(Entries taken from a collection)

------------------------------------------------------------------------

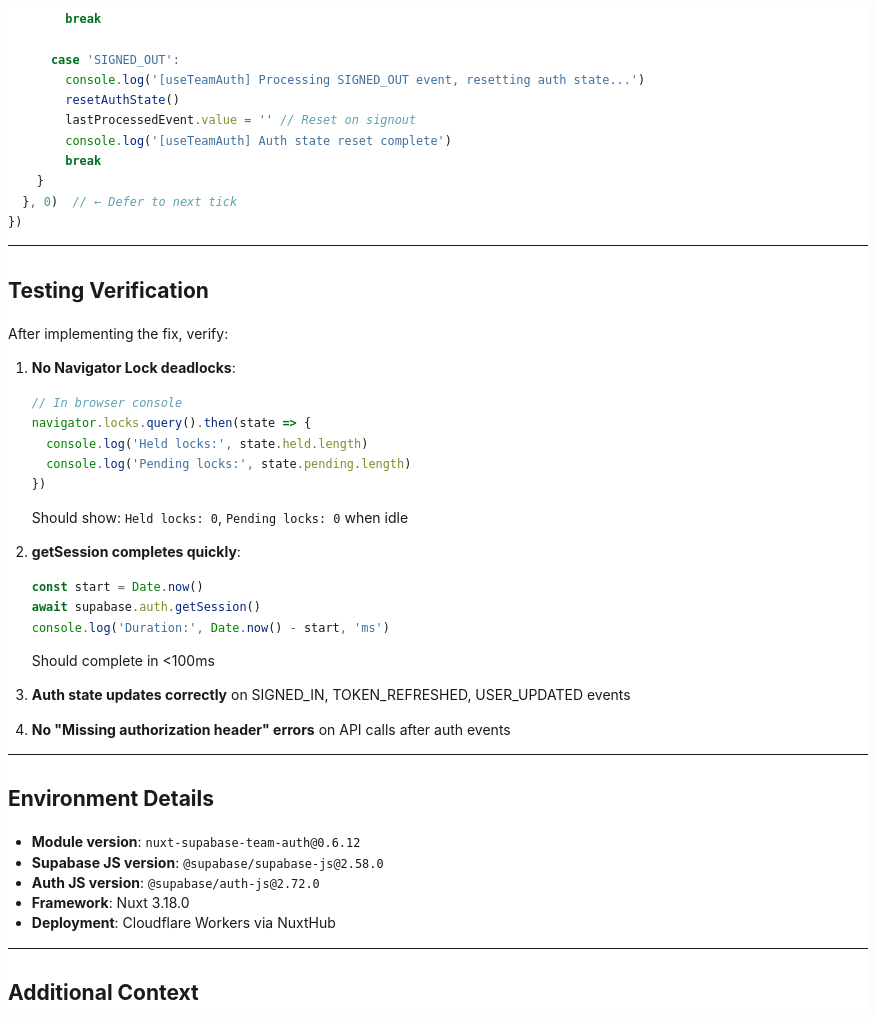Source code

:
 ```typescript
        break

      case 'SIGNED_OUT':
        console.log('[useTeamAuth] Processing SIGNED_OUT event, resetting auth state...')
        resetAuthState()
        lastProcessedEvent.value = '' // Reset on signout
        console.log('[useTeamAuth] Auth state reset complete')
        break
    }
  }, 0)  // ← Defer to next tick
})
```

---

## Testing Verification

After implementing the fix, verify:

1. **No Navigator Lock deadlocks**:
   ```javascript
   // In browser console
   navigator.locks.query().then(state => {
     console.log('Held locks:', state.held.length)
     console.log('Pending locks:', state.pending.length)
   })
   ```
   Should show: `Held locks: 0`, `Pending locks: 0` when idle

2. **getSession completes quickly**:
   ```javascript
   const start = Date.now()
   await supabase.auth.getSession()
   console.log('Duration:', Date.now() - start, 'ms')
   ```
   Should complete in <100ms

3. **Auth state updates correctly** on SIGNED_IN, TOKEN_REFRESHED, USER_UPDATED events

4. **No "Missing authorization header" errors** on API calls after auth events

---

## Environment Details

- **Module version**: `nuxt-supabase-team-auth@0.6.12`
- **Supabase JS version**: `@supabase/supabase-js@2.58.0`
- **Auth JS version**: `@supabase/auth-js@2.72.0`
- **Framework**: Nuxt 3.18.0
- **Deployment**: Cloudflare Workers via NuxtHub

---

## Additional Context

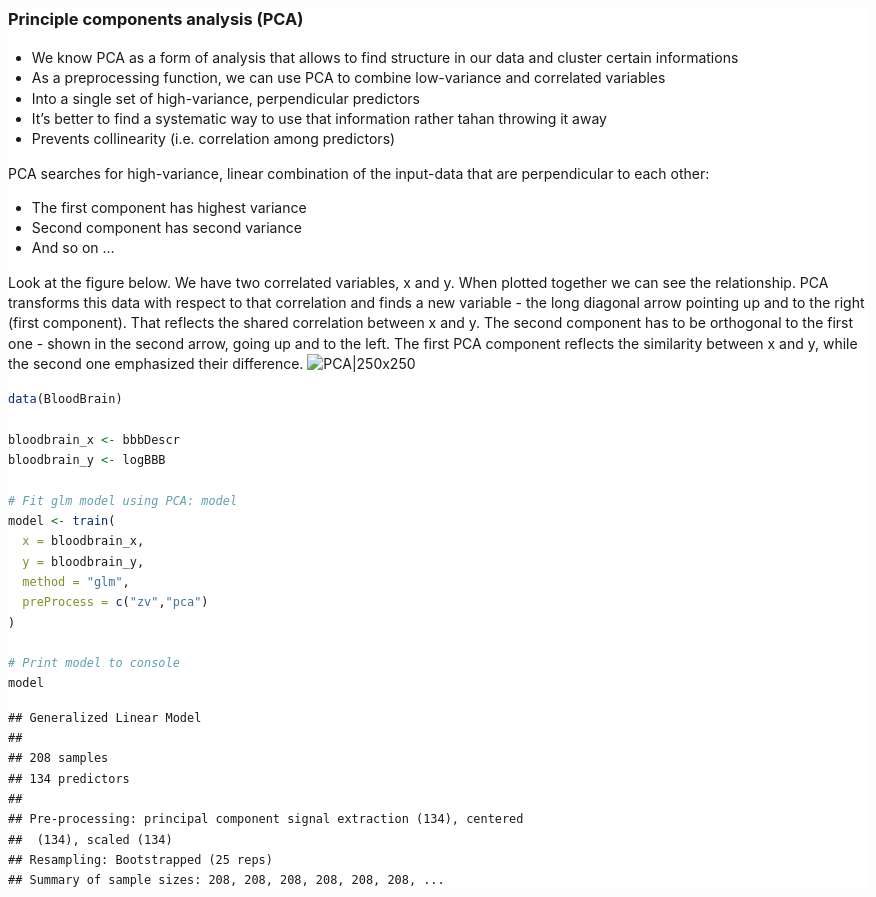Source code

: ### Principle components analysis (PCA)

  - We know PCA as a form of analysis that allows to find structure in
    our data and cluster certain informations
  - As a preprocessing function, we can use PCA to combine low-variance
    and correlated variables
  - Into a single set of high-variance, perpendicular predictors
  - It’s better to find a systematic way to use that information rather
    tahan throwing it away
  - Prevents collinearity (i.e. correlation among predictors)

PCA searches for high-variance, linear combination of the input-data
that are perpendicular to each other:

  - The first component has highest variance
  - Second component has second variance
  - And so on …

Look at the figure below. We have two correlated variables, x and y.
When plotted together we can see the relationship. PCA transforms this
data with respect to that correlation and finds a new variable - the
long diagonal arrow pointing up and to the right (first component). That
reflects the shared correlation between x and y. The second component
has to be orthogonal to the first one - shown in the second arrow, going
up and to the left. The first PCA component reflects the similarity
between x and y, while the second one emphasized their difference.
![PCA|250x250](D:/Downloads/GaussianScatterPCA.png)

``` r
data(BloodBrain)

bloodbrain_x <- bbbDescr
bloodbrain_y <- logBBB

# Fit glm model using PCA: model
model <- train(
  x = bloodbrain_x, 
  y = bloodbrain_y,
  method = "glm", 
  preProcess = c("zv","pca")
)

# Print model to console
model
```

    ## Generalized Linear Model 
    ## 
    ## 208 samples
    ## 134 predictors
    ## 
    ## Pre-processing: principal component signal extraction (134), centered
    ##  (134), scaled (134) 
    ## Resampling: Bootstrapped (25 reps) 
    ## Summary of sample sizes: 208, 208, 208, 208, 208, 208, ...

------------------------------------------------------------------------

Word for word and without any pictures, return all of the lines above.

Answer space:
Source code

:
 ```typescript
        break

      case 'SIGNED_OUT':
        console.log('[useTeamAuth] Processing SIGNED_OUT event, resetting auth state...')
        resetAuthState()
        lastProcessedEvent.value = '' // Reset on signout
        console.log('[useTeamAuth] Auth state reset complete')
        break
    }
  }, 0)  // ← Defer to next tick
})
```

---

## Testing Verification

After implementing the fix, verify:

1. **No Navigator Lock deadlocks**:
   ```javascript
   // In browser console
   navigator.locks.query().then(state => {
     console.log('Held locks:', state.held.length)
     console.log('Pending locks:', state.pending.length)
   })
   ```
   Should show: `Held locks: 0`, `Pending locks: 0` when idle

2. **getSession completes quickly**:
   ```javascript
   const start = Date.now()
   await supabase.auth.getSession()
   console.log('Duration:', Date.now() - start, 'ms')
   ```
   Should complete in <100ms

3. **Auth state updates correctly** on SIGNED_IN, TOKEN_REFRESHED, USER_UPDATED events

4. **No "Missing authorization header" errors** on API calls after auth events

---

## Environment Details

- **Module version**: `nuxt-supabase-team-auth@0.6.12`
- **Supabase JS version**: `@supabase/supabase-js@2.58.0`
- **Auth JS version**: `@supabase/auth-js@2.72.0`
- **Framework**: Nuxt 3.18.0
- **Deployment**: Cloudflare Workers via NuxtHub

---

## Additional Context

Source code

: ### Principle components analysis (PCA)

  - We know PCA as a form of analysis that allows to find structure in
    our data and cluster certain informations
  - As a preprocessing function, we can use PCA to combine low-variance
    and correlated variables
  - Into a single set of high-variance, perpendicular predictors
  - It’s better to find a systematic way to use that information rather
    tahan throwing it away
  - Prevents collinearity (i.e. correlation among predictors)

PCA searches for high-variance, linear combination of the input-data
that are perpendicular to each other:

  - The first component has highest variance
  - Second component has second variance
  - And so on …

Look at the figure below. We have two correlated variables, x and y.
When plotted together we can see the relationship. PCA transforms this
data with respect to that correlation and finds a new variable - the
long diagonal arrow pointing up and to the right (first component). That
reflects the shared correlation between x and y. The second component
has to be orthogonal to the first one - shown in the second arrow, going
up and to the left. The first PCA component reflects the similarity
between x and y, while the second one emphasized their difference.
![PCA|250x250](D:/Downloads/GaussianScatterPCA.png)

``` r
data(BloodBrain)

bloodbrain_x <- bbbDescr
bloodbrain_y <- logBBB

# Fit glm model using PCA: model
model <- train(
  x = bloodbrain_x, 
  y = bloodbrain_y,
  method = "glm", 
  preProcess = c("zv","pca")
)

# Print model to console
model
```

    ## Generalized Linear Model 
    ## 
    ## 208 samples
    ## 134 predictors
    ## 
    ## Pre-processing: principal component signal extraction (134), centered
    ##  (134), scaled (134) 
    ## Resampling: Bootstrapped (25 reps) 
    ## Summary of sample sizes: 208, 208, 208, 208, 208, 208, ...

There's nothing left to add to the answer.